**Goal of the exercise:** From the entries, return every line where the string "phoenix" shows up.

[Edit tracking data]
*-*-*

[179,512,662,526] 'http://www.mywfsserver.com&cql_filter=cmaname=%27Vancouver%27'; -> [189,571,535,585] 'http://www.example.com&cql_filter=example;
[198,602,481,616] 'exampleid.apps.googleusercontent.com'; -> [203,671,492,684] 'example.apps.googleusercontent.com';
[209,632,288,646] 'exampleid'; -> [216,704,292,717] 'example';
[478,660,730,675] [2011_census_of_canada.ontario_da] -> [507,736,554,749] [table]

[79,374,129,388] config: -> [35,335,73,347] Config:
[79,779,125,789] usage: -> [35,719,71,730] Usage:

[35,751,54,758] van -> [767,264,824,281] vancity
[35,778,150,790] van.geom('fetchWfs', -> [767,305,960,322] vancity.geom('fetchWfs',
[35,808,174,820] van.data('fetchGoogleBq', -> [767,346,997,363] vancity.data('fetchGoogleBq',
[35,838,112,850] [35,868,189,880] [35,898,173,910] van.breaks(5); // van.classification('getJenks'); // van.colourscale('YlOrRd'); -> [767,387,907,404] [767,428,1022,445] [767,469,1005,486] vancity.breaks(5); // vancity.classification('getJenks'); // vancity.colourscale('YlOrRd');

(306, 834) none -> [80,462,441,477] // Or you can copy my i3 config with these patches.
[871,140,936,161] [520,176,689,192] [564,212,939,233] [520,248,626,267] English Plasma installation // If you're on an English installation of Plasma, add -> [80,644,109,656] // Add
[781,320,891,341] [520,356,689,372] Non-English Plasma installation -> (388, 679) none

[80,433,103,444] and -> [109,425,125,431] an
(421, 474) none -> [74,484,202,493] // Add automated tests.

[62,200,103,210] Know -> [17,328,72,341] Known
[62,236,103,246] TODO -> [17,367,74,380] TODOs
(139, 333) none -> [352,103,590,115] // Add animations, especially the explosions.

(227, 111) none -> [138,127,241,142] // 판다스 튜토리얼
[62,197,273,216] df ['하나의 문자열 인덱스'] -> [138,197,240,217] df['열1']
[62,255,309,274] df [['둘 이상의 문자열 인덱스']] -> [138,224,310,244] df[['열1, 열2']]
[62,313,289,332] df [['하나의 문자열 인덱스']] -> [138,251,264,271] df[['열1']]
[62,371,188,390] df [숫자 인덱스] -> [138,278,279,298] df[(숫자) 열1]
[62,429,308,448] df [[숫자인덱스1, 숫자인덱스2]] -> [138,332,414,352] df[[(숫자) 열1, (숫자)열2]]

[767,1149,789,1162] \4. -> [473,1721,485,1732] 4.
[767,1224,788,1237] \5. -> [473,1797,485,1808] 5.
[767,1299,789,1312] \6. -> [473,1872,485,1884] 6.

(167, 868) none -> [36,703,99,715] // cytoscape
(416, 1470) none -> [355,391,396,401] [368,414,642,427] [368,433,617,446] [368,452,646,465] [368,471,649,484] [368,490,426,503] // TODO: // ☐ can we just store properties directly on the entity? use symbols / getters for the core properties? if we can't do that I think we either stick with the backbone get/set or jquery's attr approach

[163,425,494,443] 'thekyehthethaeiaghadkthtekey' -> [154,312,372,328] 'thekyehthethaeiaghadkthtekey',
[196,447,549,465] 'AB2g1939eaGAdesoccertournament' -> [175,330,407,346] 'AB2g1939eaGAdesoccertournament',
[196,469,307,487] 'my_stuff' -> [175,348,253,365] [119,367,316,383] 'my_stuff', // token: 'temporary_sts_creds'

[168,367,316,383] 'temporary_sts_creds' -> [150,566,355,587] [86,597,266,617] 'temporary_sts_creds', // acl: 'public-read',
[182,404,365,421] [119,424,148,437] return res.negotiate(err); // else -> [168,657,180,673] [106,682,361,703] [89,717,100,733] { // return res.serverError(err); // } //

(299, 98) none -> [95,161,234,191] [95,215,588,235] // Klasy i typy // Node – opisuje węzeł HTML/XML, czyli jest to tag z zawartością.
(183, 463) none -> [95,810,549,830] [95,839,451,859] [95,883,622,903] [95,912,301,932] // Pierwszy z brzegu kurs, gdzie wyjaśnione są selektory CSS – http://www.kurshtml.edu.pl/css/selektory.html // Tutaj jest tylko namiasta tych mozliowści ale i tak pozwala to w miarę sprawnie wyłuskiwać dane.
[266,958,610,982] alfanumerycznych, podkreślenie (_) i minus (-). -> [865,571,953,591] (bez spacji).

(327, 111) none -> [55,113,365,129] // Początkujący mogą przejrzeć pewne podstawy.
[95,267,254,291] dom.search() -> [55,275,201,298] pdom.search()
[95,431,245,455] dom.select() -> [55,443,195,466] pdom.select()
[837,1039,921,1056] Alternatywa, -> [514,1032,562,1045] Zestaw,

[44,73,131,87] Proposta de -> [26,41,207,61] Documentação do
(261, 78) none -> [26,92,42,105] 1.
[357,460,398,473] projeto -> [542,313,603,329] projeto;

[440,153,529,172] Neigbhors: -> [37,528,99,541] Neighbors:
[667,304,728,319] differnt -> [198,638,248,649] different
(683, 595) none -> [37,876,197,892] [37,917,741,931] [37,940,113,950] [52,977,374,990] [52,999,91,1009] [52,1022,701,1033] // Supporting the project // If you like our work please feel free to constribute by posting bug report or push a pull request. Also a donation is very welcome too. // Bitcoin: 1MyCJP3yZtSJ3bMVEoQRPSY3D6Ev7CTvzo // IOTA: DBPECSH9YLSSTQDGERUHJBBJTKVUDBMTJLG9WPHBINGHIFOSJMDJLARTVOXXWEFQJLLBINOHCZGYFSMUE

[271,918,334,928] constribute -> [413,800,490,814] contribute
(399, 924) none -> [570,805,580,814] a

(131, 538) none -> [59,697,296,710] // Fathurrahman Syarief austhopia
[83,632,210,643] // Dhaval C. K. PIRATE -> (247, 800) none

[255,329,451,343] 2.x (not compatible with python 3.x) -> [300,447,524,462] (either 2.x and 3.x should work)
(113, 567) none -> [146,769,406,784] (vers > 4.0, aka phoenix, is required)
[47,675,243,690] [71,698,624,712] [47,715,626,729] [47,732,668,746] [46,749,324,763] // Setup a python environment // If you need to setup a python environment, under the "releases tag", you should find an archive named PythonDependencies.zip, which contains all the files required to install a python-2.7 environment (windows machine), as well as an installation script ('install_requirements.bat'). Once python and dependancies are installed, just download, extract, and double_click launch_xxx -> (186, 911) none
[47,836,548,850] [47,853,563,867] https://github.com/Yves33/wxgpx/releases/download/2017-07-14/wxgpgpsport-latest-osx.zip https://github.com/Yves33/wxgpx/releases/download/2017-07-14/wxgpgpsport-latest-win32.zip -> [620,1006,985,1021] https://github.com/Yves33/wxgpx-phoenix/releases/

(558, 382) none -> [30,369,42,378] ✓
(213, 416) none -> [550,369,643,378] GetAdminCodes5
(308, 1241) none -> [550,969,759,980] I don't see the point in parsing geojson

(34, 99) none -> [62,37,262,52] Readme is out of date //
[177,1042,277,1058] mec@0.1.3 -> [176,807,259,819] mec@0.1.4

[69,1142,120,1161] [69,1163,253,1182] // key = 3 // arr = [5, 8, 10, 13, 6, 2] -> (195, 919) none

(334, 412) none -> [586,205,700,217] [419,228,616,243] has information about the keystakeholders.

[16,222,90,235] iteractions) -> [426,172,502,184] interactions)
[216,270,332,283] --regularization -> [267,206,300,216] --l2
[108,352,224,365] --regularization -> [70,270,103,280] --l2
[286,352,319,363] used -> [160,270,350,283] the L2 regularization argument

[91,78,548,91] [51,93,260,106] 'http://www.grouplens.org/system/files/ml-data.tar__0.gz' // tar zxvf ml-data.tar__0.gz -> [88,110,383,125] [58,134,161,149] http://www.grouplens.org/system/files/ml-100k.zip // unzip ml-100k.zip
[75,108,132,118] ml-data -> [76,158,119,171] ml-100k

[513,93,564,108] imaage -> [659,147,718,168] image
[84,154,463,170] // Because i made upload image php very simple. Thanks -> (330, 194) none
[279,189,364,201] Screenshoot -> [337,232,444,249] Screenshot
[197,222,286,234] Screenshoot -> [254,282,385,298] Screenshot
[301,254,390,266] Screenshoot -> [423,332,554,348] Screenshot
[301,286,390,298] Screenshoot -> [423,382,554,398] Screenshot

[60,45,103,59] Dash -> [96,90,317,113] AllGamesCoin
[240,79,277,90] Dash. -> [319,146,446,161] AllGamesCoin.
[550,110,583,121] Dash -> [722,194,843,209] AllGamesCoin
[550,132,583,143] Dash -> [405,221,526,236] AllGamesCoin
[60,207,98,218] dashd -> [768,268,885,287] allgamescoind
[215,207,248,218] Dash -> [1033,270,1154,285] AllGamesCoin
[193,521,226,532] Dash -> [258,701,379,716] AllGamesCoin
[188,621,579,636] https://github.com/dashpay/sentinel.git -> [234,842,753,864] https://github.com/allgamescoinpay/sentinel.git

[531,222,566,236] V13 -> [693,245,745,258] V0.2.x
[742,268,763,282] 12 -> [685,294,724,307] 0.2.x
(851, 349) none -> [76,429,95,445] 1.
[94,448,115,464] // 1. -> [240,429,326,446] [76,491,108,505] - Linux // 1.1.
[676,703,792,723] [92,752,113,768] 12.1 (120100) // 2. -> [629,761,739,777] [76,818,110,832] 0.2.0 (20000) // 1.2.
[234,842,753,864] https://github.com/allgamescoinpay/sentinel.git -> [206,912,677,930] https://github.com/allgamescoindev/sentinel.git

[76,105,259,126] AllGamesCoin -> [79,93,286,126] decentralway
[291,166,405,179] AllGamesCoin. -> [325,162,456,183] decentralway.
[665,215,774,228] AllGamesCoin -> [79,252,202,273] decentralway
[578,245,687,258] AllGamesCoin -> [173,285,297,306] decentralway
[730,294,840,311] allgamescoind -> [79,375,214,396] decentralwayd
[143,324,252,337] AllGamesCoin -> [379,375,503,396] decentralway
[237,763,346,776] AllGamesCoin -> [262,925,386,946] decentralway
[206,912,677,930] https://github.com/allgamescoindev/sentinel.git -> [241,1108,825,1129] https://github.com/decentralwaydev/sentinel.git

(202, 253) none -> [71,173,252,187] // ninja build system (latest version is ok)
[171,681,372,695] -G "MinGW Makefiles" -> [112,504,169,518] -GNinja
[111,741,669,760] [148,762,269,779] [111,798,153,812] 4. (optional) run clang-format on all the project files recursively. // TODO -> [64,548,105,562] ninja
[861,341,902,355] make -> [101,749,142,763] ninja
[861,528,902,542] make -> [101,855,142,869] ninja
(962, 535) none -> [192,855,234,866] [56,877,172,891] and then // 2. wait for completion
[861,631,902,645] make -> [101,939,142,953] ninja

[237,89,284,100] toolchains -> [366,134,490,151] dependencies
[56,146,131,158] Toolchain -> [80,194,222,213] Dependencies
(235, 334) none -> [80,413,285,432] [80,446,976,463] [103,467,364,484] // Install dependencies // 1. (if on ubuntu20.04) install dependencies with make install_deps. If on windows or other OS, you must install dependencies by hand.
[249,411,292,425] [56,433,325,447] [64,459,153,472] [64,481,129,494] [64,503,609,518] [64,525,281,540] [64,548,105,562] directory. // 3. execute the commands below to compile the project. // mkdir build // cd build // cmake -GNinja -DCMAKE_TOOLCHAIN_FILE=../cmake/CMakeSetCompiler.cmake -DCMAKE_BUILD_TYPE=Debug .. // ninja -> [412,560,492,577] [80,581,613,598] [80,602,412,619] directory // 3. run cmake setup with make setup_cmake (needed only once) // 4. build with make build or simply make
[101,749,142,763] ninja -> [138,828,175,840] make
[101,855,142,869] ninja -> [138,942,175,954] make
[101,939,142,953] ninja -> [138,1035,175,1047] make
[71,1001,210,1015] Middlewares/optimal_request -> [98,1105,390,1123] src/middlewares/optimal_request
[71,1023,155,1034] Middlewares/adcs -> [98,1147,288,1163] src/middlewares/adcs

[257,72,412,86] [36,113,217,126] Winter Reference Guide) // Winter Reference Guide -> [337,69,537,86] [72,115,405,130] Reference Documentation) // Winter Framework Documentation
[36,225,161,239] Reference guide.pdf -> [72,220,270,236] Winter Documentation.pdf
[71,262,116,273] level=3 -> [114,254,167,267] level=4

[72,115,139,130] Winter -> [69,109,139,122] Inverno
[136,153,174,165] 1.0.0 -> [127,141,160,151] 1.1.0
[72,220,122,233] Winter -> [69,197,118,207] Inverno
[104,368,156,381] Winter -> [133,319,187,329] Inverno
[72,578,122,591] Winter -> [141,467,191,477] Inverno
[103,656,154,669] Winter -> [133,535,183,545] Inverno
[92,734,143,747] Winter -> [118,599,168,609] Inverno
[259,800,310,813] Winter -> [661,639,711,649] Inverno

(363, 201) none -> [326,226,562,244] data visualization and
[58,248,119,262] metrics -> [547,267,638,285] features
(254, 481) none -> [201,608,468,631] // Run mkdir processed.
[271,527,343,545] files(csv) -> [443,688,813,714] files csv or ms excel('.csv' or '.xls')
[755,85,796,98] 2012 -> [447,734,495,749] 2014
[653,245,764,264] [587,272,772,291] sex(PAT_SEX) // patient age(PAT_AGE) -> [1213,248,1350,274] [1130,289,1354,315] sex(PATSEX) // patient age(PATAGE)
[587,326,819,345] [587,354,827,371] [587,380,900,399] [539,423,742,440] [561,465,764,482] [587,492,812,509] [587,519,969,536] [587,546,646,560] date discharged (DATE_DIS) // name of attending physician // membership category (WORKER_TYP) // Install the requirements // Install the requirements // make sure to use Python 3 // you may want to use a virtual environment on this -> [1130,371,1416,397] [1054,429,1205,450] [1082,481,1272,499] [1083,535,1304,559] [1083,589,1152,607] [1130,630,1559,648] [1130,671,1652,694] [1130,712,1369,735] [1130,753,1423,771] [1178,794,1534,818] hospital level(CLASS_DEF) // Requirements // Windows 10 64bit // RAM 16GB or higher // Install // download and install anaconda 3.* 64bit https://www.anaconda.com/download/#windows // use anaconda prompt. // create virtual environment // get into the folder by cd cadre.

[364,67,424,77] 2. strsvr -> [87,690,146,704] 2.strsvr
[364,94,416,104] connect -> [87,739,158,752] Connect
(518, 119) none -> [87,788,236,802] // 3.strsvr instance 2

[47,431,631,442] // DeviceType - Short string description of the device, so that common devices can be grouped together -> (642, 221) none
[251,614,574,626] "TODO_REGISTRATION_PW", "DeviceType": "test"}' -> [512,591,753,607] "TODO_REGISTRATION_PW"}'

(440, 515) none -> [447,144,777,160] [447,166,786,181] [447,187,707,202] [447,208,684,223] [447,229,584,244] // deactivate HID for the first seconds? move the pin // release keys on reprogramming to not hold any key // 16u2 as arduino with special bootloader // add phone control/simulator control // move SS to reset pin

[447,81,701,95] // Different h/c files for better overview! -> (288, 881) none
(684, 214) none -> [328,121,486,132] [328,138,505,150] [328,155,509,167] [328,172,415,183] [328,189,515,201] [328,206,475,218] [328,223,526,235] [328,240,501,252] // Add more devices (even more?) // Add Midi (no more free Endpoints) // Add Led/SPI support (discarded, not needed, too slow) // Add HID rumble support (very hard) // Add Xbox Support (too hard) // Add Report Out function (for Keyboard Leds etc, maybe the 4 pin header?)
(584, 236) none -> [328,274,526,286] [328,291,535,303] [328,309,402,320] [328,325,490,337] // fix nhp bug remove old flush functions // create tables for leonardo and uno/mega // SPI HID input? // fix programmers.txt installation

*-*-*

**Completed exercise:**
(113, 567) none -> [146,769,406,784] (vers > 4.0, aka phoenix, is required)
[47,836,548,850] [47,853,563,867] https://github.com/Yves33/wxgpx/releases/download/2017-07-14/wxgpgpsport-latest-osx.zip https://github.com/Yves33/wxgpx/releases/download/2017-07-14/wxgpgpsport-latest-win32.zip -> [620,1006,985,1021] https://github.com/Yves33/wxgpx-phoenix/releases/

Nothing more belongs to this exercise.